Un autre « général » de la Compagnie de Jésus avait lui aussi auparavant choisi le Japon, Pedro Arrupe.
Le pape François a multiplié les gestes de compassion tout au long de son séjour au Japon : avec les victimes des deux bombes atomiques, avec les rescapés du « triple désastre » de 2011 et les familles de victimes, et encore ce matin avec les prêtres âgés ou malades, à l’université Sophia où il a célébré la messe avec les jésuites.

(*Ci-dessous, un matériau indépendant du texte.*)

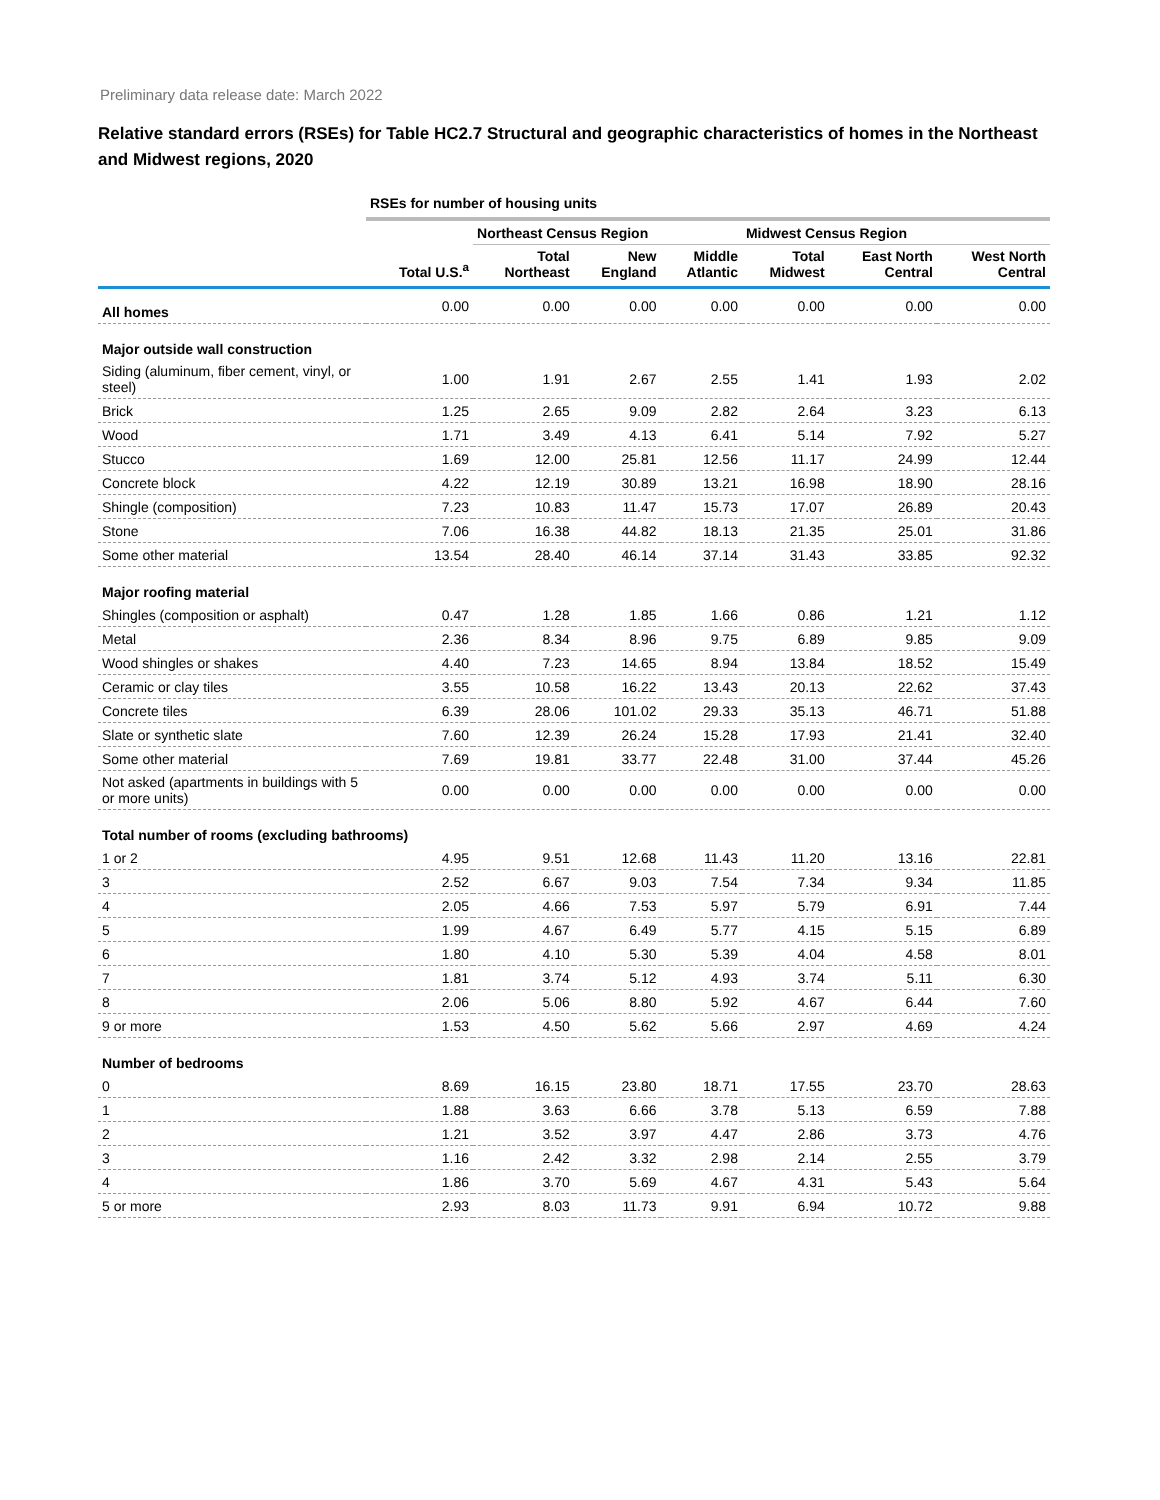Preliminary data release date: March 2022
Relative standard errors (RSEs) for Table HC2.7 Structural and geographic characteristics of homes in the Northeast and Midwest regions, 2020
| | RSEs for number of housing units | | | | | | |
| | | Northeast Census Region | | | Midwest Census Region | | |
| | Total U.S.<sup>a</sup> | Total Northeast | New England | Middle Atlantic | Total Midwest | East North Central | West North Central |
| All homes | 0.00 | 0.00 | 0.00 | 0.00 | 0.00 | 0.00 | 0.00 |
| Major outside wall construction | | | | | | | |
| Siding (aluminum, fiber cement, vinyl, or steel) | 1.00 | 1.91 | 2.67 | 2.55 | 1.41 | 1.93 | 2.02 |
| Brick | 1.25 | 2.65 | 9.09 | 2.82 | 2.64 | 3.23 | 6.13 |
| Wood | 1.71 | 3.49 | 4.13 | 6.41 | 5.14 | 7.92 | 5.27 |
| Stucco | 1.69 | 12.00 | 25.81 | 12.56 | 11.17 | 24.99 | 12.44 |
| Concrete block | 4.22 | 12.19 | 30.89 | 13.21 | 16.98 | 18.90 | 28.16 |
| Shingle (composition) | 7.23 | 10.83 | 11.47 | 15.73 | 17.07 | 26.89 | 20.43 |
| Stone | 7.06 | 16.38 | 44.82 | 18.13 | 21.35 | 25.01 | 31.86 |
| Some other material | 13.54 | 28.40 | 46.14 | 37.14 | 31.43 | 33.85 | 92.32 |
| Major roofing material | | | | | | | |
| Shingles (composition or asphalt) | 0.47 | 1.28 | 1.85 | 1.66 | 0.86 | 1.21 | 1.12 |
| Metal | 2.36 | 8.34 | 8.96 | 9.75 | 6.89 | 9.85 | 9.09 |
| Wood shingles or shakes | 4.40 | 7.23 | 14.65 | 8.94 | 13.84 | 18.52 | 15.49 |
| Ceramic or clay tiles | 3.55 | 10.58 | 16.22 | 13.43 | 20.13 | 22.62 | 37.43 |
| Concrete tiles | 6.39 | 28.06 | 101.02 | 29.33 | 35.13 | 46.71 | 51.88 |
| Slate or synthetic slate | 7.60 | 12.39 | 26.24 | 15.28 | 17.93 | 21.41 | 32.40 |
| Some other material | 7.69 | 19.81 | 33.77 | 22.48 | 31.00 | 37.44 | 45.26 |
| Not asked (apartments in buildings with 5 or more units) | 0.00 | 0.00 | 0.00 | 0.00 | 0.00 | 0.00 | 0.00 |
| Total number of rooms (excluding bathrooms) | | | | | | | |
| 1 or 2 | 4.95 | 9.51 | 12.68 | 11.43 | 11.20 | 13.16 | 22.81 |
| 3 | 2.52 | 6.67 | 9.03 | 7.54 | 7.34 | 9.34 | 11.85 |
| 4 | 2.05 | 4.66 | 7.53 | 5.97 | 5.79 | 6.91 | 7.44 |
| 5 | 1.99 | 4.67 | 6.49 | 5.77 | 4.15 | 5.15 | 6.89 |
| 6 | 1.80 | 4.10 | 5.30 | 5.39 | 4.04 | 4.58 | 8.01 |
| 7 | 1.81 | 3.74 | 5.12 | 4.93 | 3.74 | 5.11 | 6.30 |
| 8 | 2.06 | 5.06 | 8.80 | 5.92 | 4.67 | 6.44 | 7.60 |
| 9 or more | 1.53 | 4.50 | 5.62 | 5.66 | 2.97 | 4.69 | 4.24 |
| Number of bedrooms | | | | | | | |
| 0 | 8.69 | 16.15 | 23.80 | 18.71 | 17.55 | 23.70 | 28.63 |
| 1 | 1.88 | 3.63 | 6.66 | 3.78 | 5.13 | 6.59 | 7.88 |
| 2 | 1.21 | 3.52 | 3.97 | 4.47 | 2.86 | 3.73 | 4.76 |
| 3 | 1.16 | 2.42 | 3.32 | 2.98 | 2.14 | 2.55 | 3.79 |
| 4 | 1.86 | 3.70 | 5.69 | 4.67 | 4.31 | 5.43 | 5.64 |
| 5 or more | 2.93 | 8.03 | 11.73 | 9.91 | 6.94 | 10.72 | 9.88 |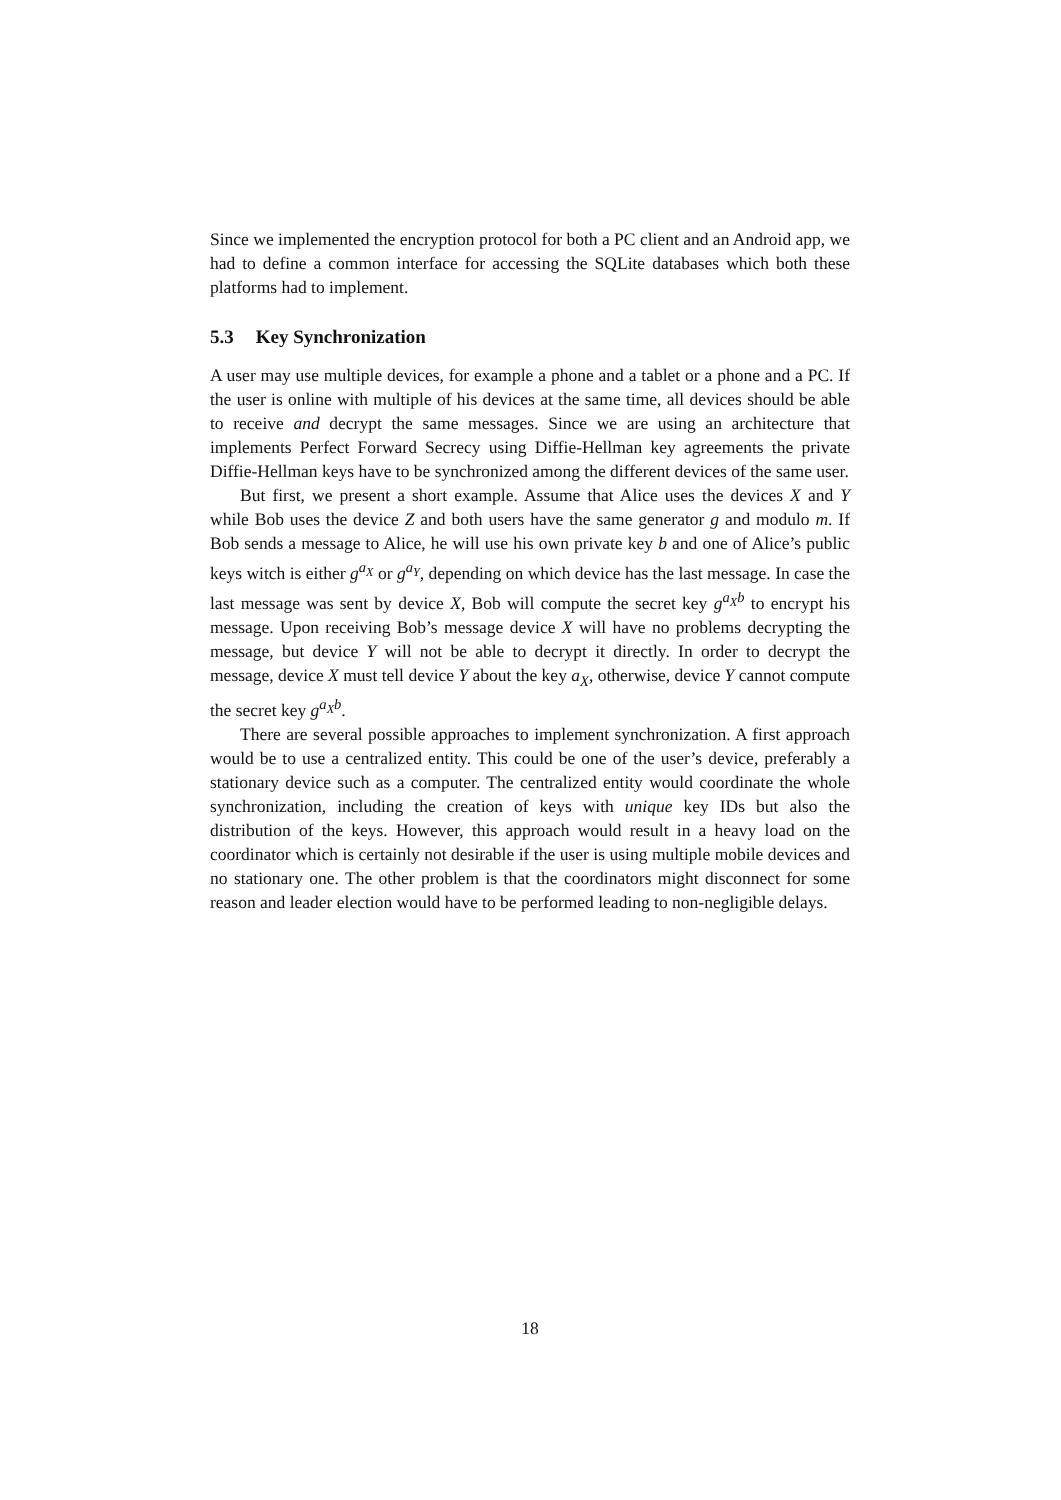Since we implemented the encryption protocol for both a PC client and an Android app, we had to define a common interface for accessing the SQLite databases which both these platforms had to implement.
5.3 Key Synchronization
A user may use multiple devices, for example a phone and a tablet or a phone and a PC. If the user is online with multiple of his devices at the same time, all devices should be able to receive and decrypt the same messages. Since we are using an architecture that implements Perfect Forward Secrecy using Diffie-Hellman key agreements the private Diffie-Hellman keys have to be synchronized among the different devices of the same user.
But first, we present a short example. Assume that Alice uses the devices X and Y while Bob uses the device Z and both users have the same generator g and modulo m. If Bob sends a message to Alice, he will use his own private key b and one of Alice’s public keys witch is either g<sup>a<sub>X</sub></sup> or g<sup>a<sub>Y</sub></sup>, depending on which device has the last message. In case the last message was sent by device X, Bob will compute the secret key g<sup>a<sub>X</sub>b</sup> to encrypt his message. Upon receiving Bob’s message device X will have no problems decrypting the message, but device Y will not be able to decrypt it directly. In order to decrypt the message, device X must tell device Y about the key a<sub>X</sub>, otherwise, device Y cannot compute the secret key g<sup>a<sub>X</sub>b</sup>.
There are several possible approaches to implement synchronization. A first approach would be to use a centralized entity. This could be one of the user’s device, preferably a stationary device such as a computer. The centralized entity would coordinate the whole synchronization, including the creation of keys with unique key IDs but also the distribution of the keys. However, this approach would result in a heavy load on the coordinator which is certainly not desirable if the user is using multiple mobile devices and no stationary one. The other problem is that the coordinators might disconnect for some reason and leader election would have to be performed leading to non-negligible delays.
18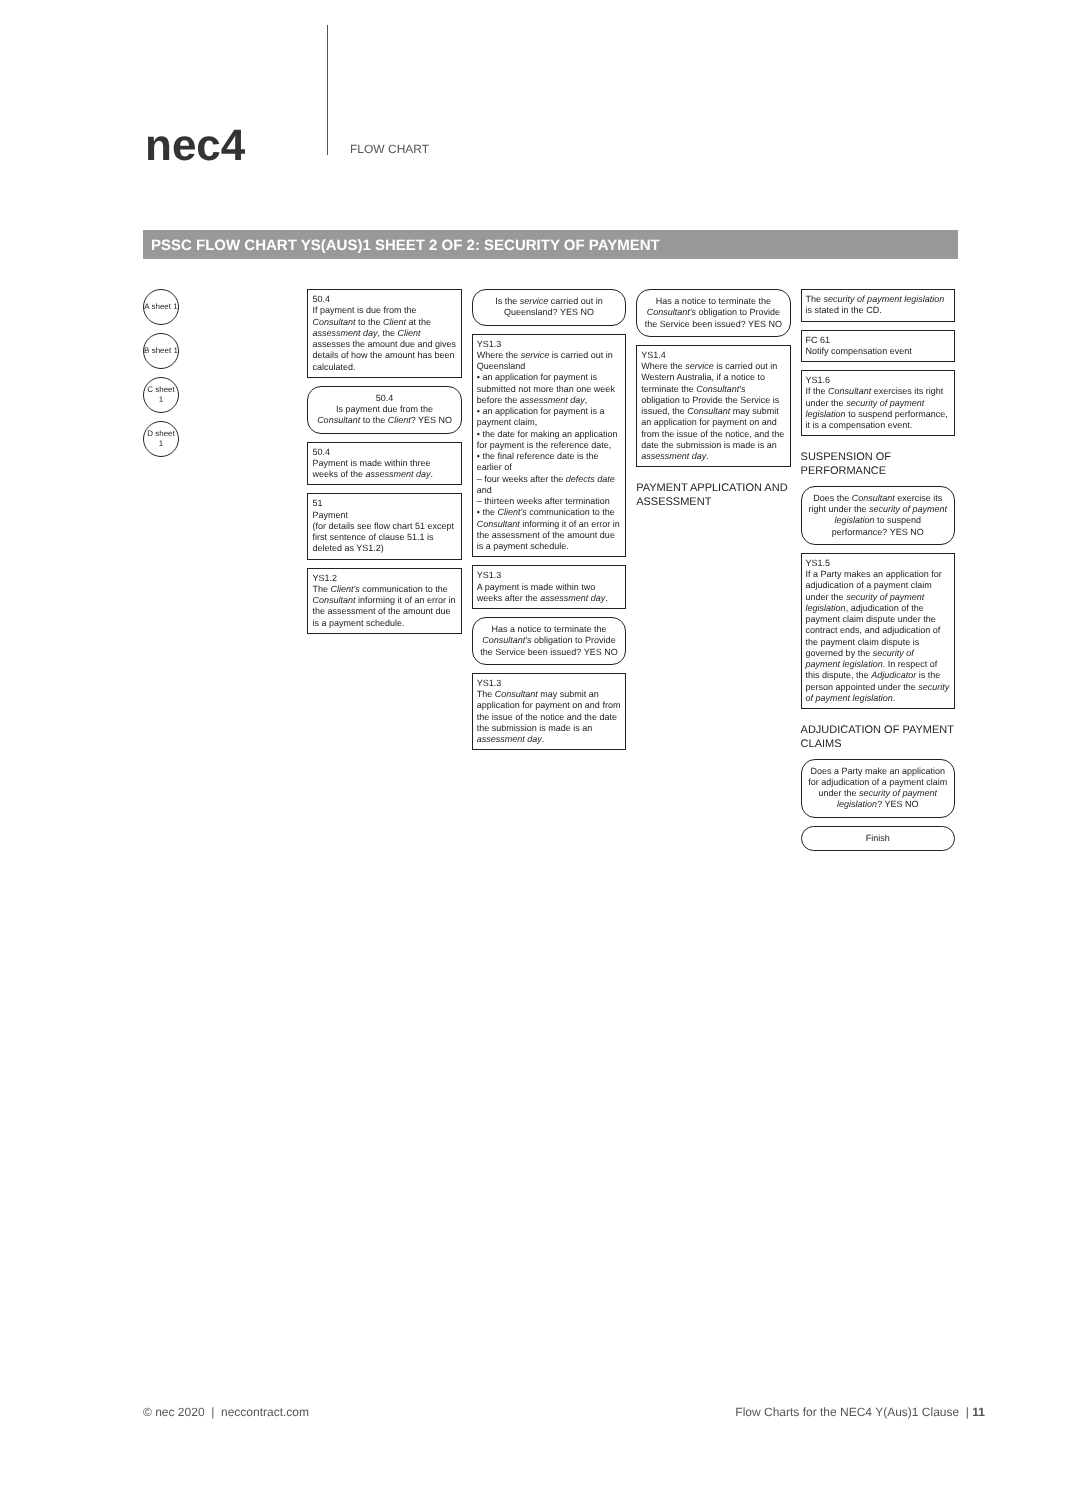nec4 FLOW CHART
PSSC FLOW CHART YS(AUS)1 SHEET 2 OF 2: SECURITY OF PAYMENT
A sheet 1
B sheet 1
C sheet 1
D sheet 1
50.4
If payment is due from the Consultant to the Client at the assessment day, the Client assesses the amount due and gives details of how the amount has been calculated.
50.4
Is payment due from the Consultant to the Client? YES NO
50.4
Payment is made within three weeks of the assessment day.
51
Payment
(for details see flow chart 51 except first sentence of clause 51.1 is deleted as YS1.2)
YS1.2
The Client's communication to the Consultant informing it of an error in the assessment of the amount due is a payment schedule.
Is the service carried out in Queensland? YES NO
YS1.3
Where the service is carried out in Queensland
• an application for payment is submitted not more than one week before the assessment day,
• an application for payment is a payment claim,
• the date for making an application for payment is the reference date,
• the final reference date is the earlier of
– four weeks after the defects date and
– thirteen weeks after termination
• the Client's communication to the Consultant informing it of an error in the assessment of the amount due is a payment schedule.
YS1.3
A payment is made within two weeks after the assessment day.
Has a notice to terminate the Consultant's obligation to Provide the Service been issued? YES NO
YS1.3
The Consultant may submit an application for payment on and from the issue of the notice and the date the submission is made is an assessment day.
Has a notice to terminate the Consultant's obligation to Provide the Service been issued? YES NO
YS1.4
Where the service is carried out in Western Australia, if a notice to terminate the Consultant's obligation to Provide the Service is issued, the Consultant may submit an application for payment on and from the issue of the notice, and the date the submission is made is an assessment day.
PAYMENT APPLICATION AND ASSESSMENT
The security of payment legislation is stated in the CD.
FC 61
Notify compensation event
YS1.6
If the Consultant exercises its right under the security of payment legislation to suspend performance, it is a compensation event.
SUSPENSION OF PERFORMANCE
Does the Consultant exercise its right under the security of payment legislation to suspend performance? YES NO
YS1.5
If a Party makes an application for adjudication of a payment claim under the security of payment legislation, adjudication of the payment claim dispute under the contract ends, and adjudication of the payment claim dispute is governed by the security of payment legislation. In respect of this dispute, the Adjudicator is the person appointed under the security of payment legislation.
ADJUDICATION OF PAYMENT CLAIMS
Does a Party make an application for adjudication of a payment claim under the security of payment legislation? YES NO
Finish
© nec 2020 | neccontract.com Flow Charts for the NEC4 Y(Aus)1 Clause | 11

Messe avec les jésuites à Tokyo, Sophia © p. Antonio Spadaro SJ

Messe avec les jésuites à Tokyo, Sophia © p. Antonio Spadaro SJ

Destins croisés
Le p. Adolfo Nicolas, jésuite espagnol un peu plus âgé que le pape, (il est né en avril 1936 et le pape en décembre 1937) a été envoyé au Japon à sa demande alors qu’il était jeune jésuite, en Espagne. Une demande qui avait été refusée, en Argentine, au jeune père Jorge Mario Bergoglio, pour raison de santé.
Le pape a lui-même expliqué aux évêques du Japon, le 25 novembre, qu’il avait subi une lobectomie à 21 ans, en 1957: « Comme on m’avait enlevé une partie de mon poumon, il (le père général, ndlr) a répondu: « non, ta santé ne te le permet pas ».
Le pape a confié en souriant aux évêques japonais qu’il s’était ensuite «vengé» en envoyant au Japon 5 jeunes jésuites d’Argentine. Il était alors supérieur des jésuites de cette province de la Compagnie. L’un d’eux, aujourd’hui « provincial » du Japon, le p. Renzo De Luca, a accompagné le pape dans son voyage en tant qu’interprète. Il a concélébré la messe ce mardi matin avec le pape à l’Université Sophia.
Le père Bergoglio était venu leur rendre visite à Tokyo en 1987 et la photo était dans le livret de la rencontre de ce mardi matin à l’université.
Le p. Nicolas ordonné prêtre à Tokyo
A Tokyo, le p. Adolfo Nicolas a d’abord consacré une année entière à l’étude de la langue et de la culture japonaise. À partir de 1964, il a suivi un enseignement de théologie à cette même université Sophia où il a retrouvé le pape Bergoglio ce 26 novembre. Et c’est à Tokyo qu’il a été ordonné prêtre le 17 mars 1967.
En 1968, il revient en Europe où il passe trois ans (1968-1971) pour y obtenir, à l’université grégorienne de Rome un doctorat en théologie avec une thèse sur la Théologie du progrès humain.
Rentré au Japon, Adolfo Nicolas enseigne la théologie systématique, toujours à l’université Sophia. Mais en 1978, il est nommé directeur de l’institut pastoral à Manille, aux Philippines, jusqu’en 1984.
De nouveau au Japon, il est nommé supérieur de la communauté des étudiants jésuites à Tokyo (1991 à 1993) avant de devenir le supérieur provincial des Jésuites du Japon, poste qu’il occupe jusqu’en 1999.
Il passe alors trois ans dans une paroisse auprès des émigrants philippins et asiatiques pauvres de Tokyo, tout en continuant son enseignement théologique à l’université. En 2004, il devient modérateur de la conférence des Provinciaux jésuites d’Asie Orientale et Océanie.
Elu supérieur général des jésuites en 2008, il présentera sa démission en 2016, à 80 ans.
Le pape François bénit le p. Adolfo Nicolas SJ, Sophia, Tokyo © Antonio Spadaro SJ

Le pape François bénit le p. Adolfo Nicolas SJ, Sophia, Tokyo © Antonio Spadaro SJ

Le P. Arrupe à Hiroshima
C’est ainsi qu’il a pu revenir au Japon, où un autre grand jésuite espagnol, supérieur général, a marqué les esprits, le père Pedro Arrupe.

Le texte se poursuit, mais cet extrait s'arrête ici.